Endometriosis is taught to health care professionals as a disease that affects women of reproductive age, and these professionals are often not looking for signs and symptoms of endometriosis in much younger women. The chronic pelvic pain associated with some types of endometriosis often gets mistaken for menstrual pain in teenagers, and associated symptoms such as back, bladder, or bowel pain are more likely to be treated independently by medical specialists instead of recognized as endometriosis symptoms.

According to the Endometriosis Association, endometriosis affects an estimated 6.5 million women in North America, and up to 89 million women worldwide. For some women, it can take a decade or longer to receive a diagnosis.


“Health care professionals need to start recognizing chronic pelvic pain symptoms in younger women.”

This article features a story of a very young woman who was told her eggs were not viable at the age of 22, and that she needed a hysterectomy. Her case is an extreme example, but it highlights a larger problem in the care of these women.

While younger girls and women are being told their chronic pelvic pain is normal, they are also increasingly talking to one another. They are discovering websites with information and stories about endometriosis. Most of all, they are realizing that they are not alone, their pain is not normal, and that there are places they can go to get help.
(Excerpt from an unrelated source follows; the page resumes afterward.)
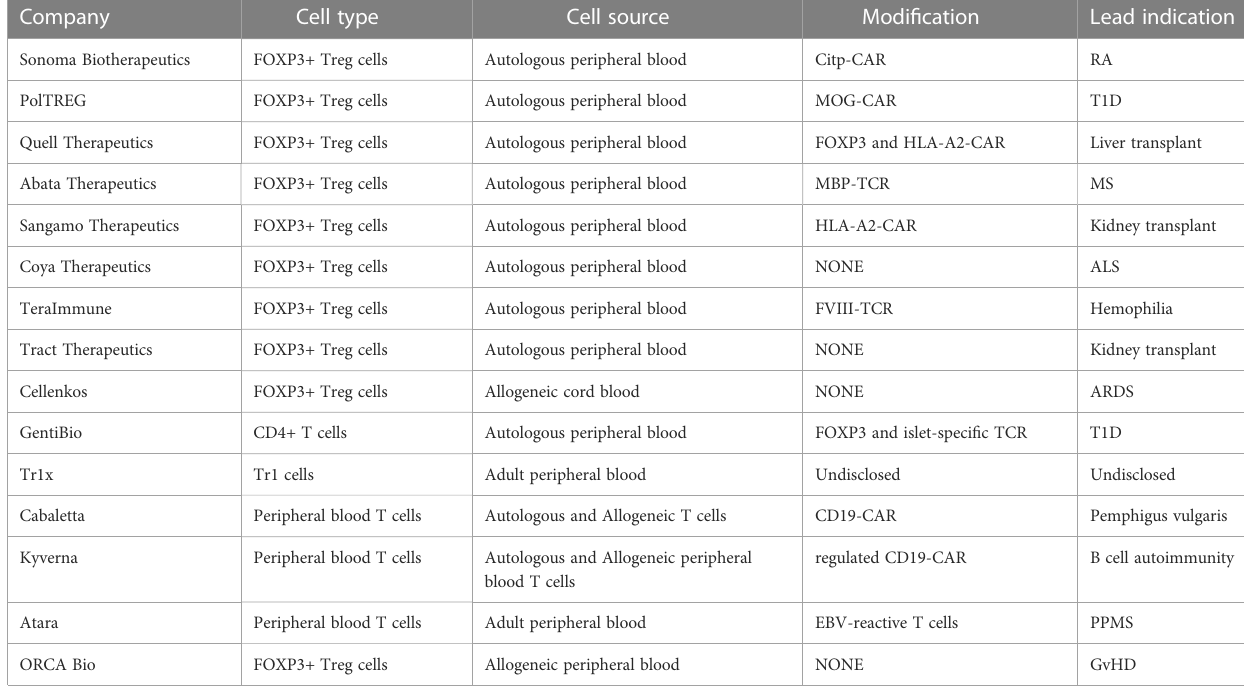
TABLE 1 Companies involved in regulatory cell adoptive immunotherapy.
Fortunately, we know what we need to do for these women at our center. The first step is to find a specialist who understands the symptoms of endometriosis. The specialist needs to be capable of diagnosing endometriosis and performing the appropriate excisional surgery. After surgery, specialists should also recognize these women can never get a menstrual cycle again. Endometriosis is a chronic disease. These women cannot continue to have cycles of hormonal activity because once they have undergone surgery, pain symptoms will recur within three to four months.
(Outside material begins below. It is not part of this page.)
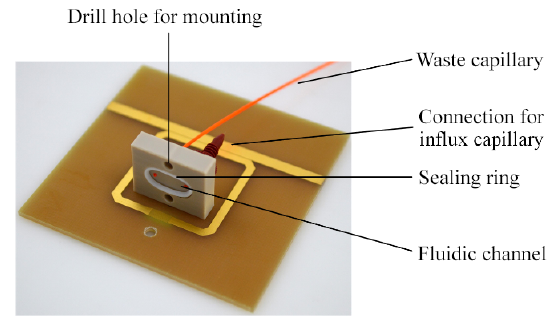
Figure 18. Final layout of the split-ring resonator.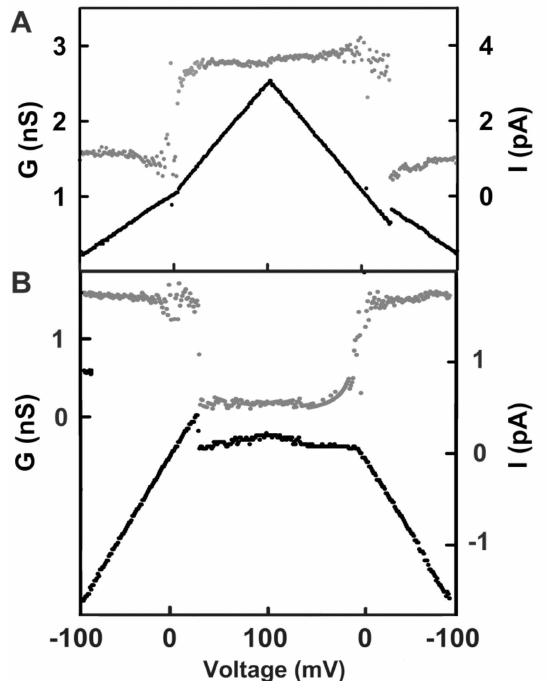
Figure 3. Gating pattern of channels 2 and 3. The membrane contained a single triplin, and by the time these segments were recorded, channel 1 had closed. Illustrated in each panel is the current recorded (lower trace, using the scale at the right) during one cycle of a triangular voltage ramp (31 mHz, ± 100 mV). The upper trace (gray dots) is the calculated conductance, using the scale at the left. ( A ) Opening and closing of channel 2. Note that channel 2 closure took place at negative potentials, whereas the reopening, being kinetically delayed, occurred at a slightly positive voltage. ( B ) Closing and opening of channel 3 when channels 1 and 2 remained closed. Channel 3 closed at positive voltages, and the remaining conductance was close to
We are starting to see more young women visiting our center with stage one or two endometriosis accompanied with severe pain symptoms. If you examine patients with chronic pelvic pain using laparoscopy, you will find that their peritoneum—the wallpaper of their pelvis—doesn’t necessarily look abnormal. While they may have a minimal amount of visible endometriosis, the amount does not equal the severity of symptoms. The peritoneum looks tight and fibrotic, and contracts against the organ systems in the uterine cavity. This contraction is responsible for many seemingly unrelated symptoms of endometriosis, including back pain, anterior thigh pain, bladder symptoms, and bowel symptoms among others.
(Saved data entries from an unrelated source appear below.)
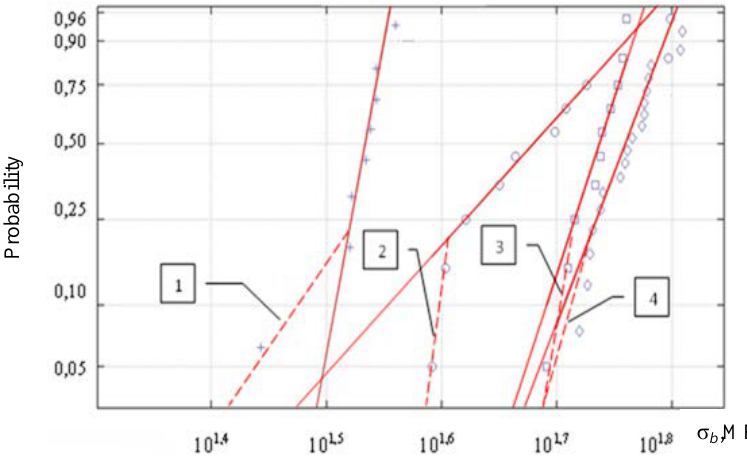
Fig.3 Weibull plots for ultimate bending strength σ b (solid lines – uni-modal distribution, dotted lines – lower branch of bi-modal distribution) for samples with length: 1 – 3.21 m, 2 1.21 m, 3 – 0.8m, 4 – 0.4m.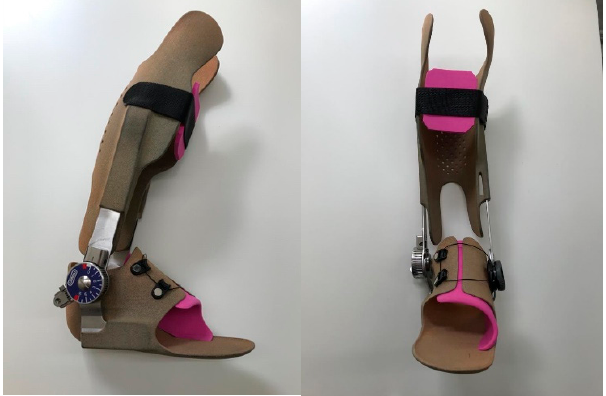
Figure 2. Images of an ankle immobilizing orthosis.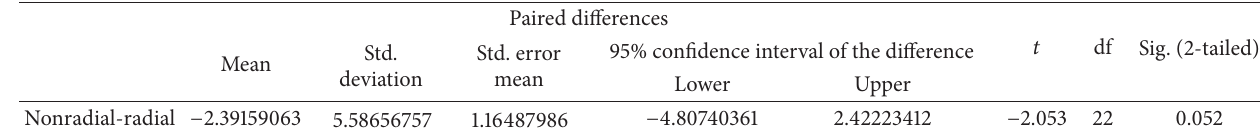
Table 12: Paired samples test.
Patients with stage three or four endometriosis have a different kind of endometriosis. It is just as severe; however, they do not usually have chronic pelvic pain. We still see these patients and treat them at our center, but they are usually surprised to find that we excised an extensive amount of endometriosis during surgery because many are asymptomatic.

As a reproductive endocrinologist, my job is to help these women make good decisions about their future fertility. The surgical treatments we perform at our center are fertility preserving, which is incredibly important to young women who have not yet decided whether to have children. Hysterectomy should not be offered to these young women as a treatment option because it effectively closes the door for any options of having children in the future.